Ik moet gewoon zijn waar ik ben,
ik moet doen wat ik doen moet,
ik moet geven wat ik kan geven,
ik moet leven.

Niet voor mijzelf maar voor het leven
zelf, om het leven van allen,
leven met mijn schuld, ons
aller schuld.

Leven en de gewone dingen doen,
Onze Vader zeggen en het geloven,
proberen de aarde bewoonbaar
te maken.

Een huis bouwen voor de mensen,
een oud nieuw huis voor alle
kinderen en alle doden,
in zijn Naam.

Crisissen brengen het slechtste en het beste in een mens naar boven. De coronacrisis laat, tot veler verrassing, heel wat mooie dingen zien. Zijn we getuige van een mentaliteitswijziging?
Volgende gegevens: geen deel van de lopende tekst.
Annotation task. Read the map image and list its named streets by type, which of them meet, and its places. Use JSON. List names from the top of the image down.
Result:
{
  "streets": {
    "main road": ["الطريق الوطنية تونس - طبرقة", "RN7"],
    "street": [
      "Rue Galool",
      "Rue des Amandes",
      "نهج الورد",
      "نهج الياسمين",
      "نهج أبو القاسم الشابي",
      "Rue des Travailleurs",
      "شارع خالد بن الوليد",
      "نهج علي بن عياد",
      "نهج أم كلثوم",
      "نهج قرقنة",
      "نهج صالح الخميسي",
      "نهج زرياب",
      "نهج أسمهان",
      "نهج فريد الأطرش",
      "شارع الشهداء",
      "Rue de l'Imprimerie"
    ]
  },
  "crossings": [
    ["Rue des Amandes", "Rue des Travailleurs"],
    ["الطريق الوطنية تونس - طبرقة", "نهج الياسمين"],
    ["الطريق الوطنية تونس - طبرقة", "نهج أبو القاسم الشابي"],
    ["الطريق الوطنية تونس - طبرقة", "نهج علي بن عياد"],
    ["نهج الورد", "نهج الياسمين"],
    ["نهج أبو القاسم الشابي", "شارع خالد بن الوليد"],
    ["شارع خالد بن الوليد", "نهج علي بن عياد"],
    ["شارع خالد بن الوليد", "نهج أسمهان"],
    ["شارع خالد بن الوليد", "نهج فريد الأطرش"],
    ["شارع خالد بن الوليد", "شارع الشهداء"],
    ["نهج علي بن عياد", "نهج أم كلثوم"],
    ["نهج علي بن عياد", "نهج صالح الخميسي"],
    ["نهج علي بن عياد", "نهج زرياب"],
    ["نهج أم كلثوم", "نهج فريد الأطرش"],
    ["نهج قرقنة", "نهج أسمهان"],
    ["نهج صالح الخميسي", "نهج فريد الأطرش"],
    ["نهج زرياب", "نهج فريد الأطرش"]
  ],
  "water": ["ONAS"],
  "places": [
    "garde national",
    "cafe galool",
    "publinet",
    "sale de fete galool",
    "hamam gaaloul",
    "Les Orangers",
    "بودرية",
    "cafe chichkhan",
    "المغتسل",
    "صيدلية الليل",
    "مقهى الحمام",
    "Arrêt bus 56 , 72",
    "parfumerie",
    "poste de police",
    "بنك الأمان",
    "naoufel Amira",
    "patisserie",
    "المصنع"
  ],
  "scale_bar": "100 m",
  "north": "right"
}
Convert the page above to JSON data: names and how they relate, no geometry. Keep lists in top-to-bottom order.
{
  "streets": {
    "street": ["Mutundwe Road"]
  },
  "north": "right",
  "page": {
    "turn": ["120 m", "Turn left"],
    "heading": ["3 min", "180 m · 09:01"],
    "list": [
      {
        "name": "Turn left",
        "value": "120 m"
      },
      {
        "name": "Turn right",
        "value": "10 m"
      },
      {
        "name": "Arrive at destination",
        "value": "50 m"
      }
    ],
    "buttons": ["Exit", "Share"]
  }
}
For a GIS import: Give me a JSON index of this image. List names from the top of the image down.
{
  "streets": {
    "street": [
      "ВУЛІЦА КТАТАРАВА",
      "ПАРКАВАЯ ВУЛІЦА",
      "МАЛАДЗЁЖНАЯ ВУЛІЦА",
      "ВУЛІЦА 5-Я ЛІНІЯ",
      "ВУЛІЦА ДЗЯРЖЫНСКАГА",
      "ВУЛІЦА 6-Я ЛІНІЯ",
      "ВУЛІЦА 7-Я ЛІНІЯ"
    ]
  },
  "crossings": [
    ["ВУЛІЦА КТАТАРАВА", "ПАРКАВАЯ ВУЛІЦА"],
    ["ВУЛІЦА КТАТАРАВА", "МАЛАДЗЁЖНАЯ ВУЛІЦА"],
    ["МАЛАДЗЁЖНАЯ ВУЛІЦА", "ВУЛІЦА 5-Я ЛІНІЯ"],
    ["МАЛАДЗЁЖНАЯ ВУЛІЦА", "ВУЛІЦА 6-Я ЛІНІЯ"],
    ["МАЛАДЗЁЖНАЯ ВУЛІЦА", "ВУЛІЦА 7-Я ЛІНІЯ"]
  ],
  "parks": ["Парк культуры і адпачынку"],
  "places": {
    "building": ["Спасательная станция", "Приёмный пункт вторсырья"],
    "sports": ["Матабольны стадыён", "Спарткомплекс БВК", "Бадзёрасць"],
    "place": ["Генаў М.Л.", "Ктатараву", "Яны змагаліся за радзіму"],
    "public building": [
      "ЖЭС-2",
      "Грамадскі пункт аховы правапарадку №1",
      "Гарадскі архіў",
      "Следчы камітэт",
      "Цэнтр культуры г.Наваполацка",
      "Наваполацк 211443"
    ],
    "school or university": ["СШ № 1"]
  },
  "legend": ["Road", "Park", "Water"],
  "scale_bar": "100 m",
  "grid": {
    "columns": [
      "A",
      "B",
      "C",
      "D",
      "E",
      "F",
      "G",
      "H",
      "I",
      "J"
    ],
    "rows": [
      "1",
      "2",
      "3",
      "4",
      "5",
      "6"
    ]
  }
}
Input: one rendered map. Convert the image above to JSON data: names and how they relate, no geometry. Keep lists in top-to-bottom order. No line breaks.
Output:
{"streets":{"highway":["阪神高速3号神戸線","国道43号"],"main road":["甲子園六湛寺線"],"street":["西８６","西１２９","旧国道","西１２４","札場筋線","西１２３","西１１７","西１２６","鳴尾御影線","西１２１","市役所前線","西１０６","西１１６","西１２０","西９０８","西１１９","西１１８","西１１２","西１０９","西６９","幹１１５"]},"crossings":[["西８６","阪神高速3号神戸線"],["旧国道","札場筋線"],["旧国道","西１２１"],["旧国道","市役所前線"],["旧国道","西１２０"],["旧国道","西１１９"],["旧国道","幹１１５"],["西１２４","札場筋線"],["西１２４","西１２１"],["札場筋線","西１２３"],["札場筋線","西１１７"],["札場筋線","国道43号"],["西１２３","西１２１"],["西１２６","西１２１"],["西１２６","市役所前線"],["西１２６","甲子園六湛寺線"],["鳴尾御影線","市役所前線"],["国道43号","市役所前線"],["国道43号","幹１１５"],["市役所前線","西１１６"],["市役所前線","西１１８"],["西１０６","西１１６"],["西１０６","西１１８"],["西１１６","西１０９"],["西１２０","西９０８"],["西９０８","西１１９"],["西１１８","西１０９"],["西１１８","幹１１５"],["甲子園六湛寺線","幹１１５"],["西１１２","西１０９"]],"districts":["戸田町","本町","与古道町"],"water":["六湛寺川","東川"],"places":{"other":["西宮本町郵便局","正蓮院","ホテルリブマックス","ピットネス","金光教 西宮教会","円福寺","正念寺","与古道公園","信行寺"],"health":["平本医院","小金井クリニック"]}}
Precies door het gemis ervan proeven jonge mensen, maar ook vele anderen, wat sociale weefsels voor een mens betekenen. Solidariteit, gemeenschap, familiebanden, vriendschap: deze woorden worden thans voor velen doorleefde werkelijkheid. Of beter gezegd, door het gemis gaan ze voor het eerst beseffen: je kunt niet zonder de ander.

Religiositeit en evangelie laten zich hierop enten. Vroeger ergerde ik me als iemand zei: “Als het nog eens oorlog wordt, zullen de kerken weer vol zitten”. Alsof geloven alleen maar uit was op bovenaardse bescherming. Waar was dan de Bergrede, waar de barmhartige Samaritaan? Nu ga ik beseffen dat geloven niet alleen ‘te doen’ is, maar ook een aanwezigheid, een kracht. Een kracht, die je beleeft in een grote of kleine gemeenschap.

Krijgen we, na de coronacrisis, een gemuteerd christendom? Geen religie van kerkelijke praktijken, maar een kracht (Gods Geest) om gewoon te zijn waar ik ben, om te doen wat ik doen moet, om te geven wat ik kan geven, om te leven.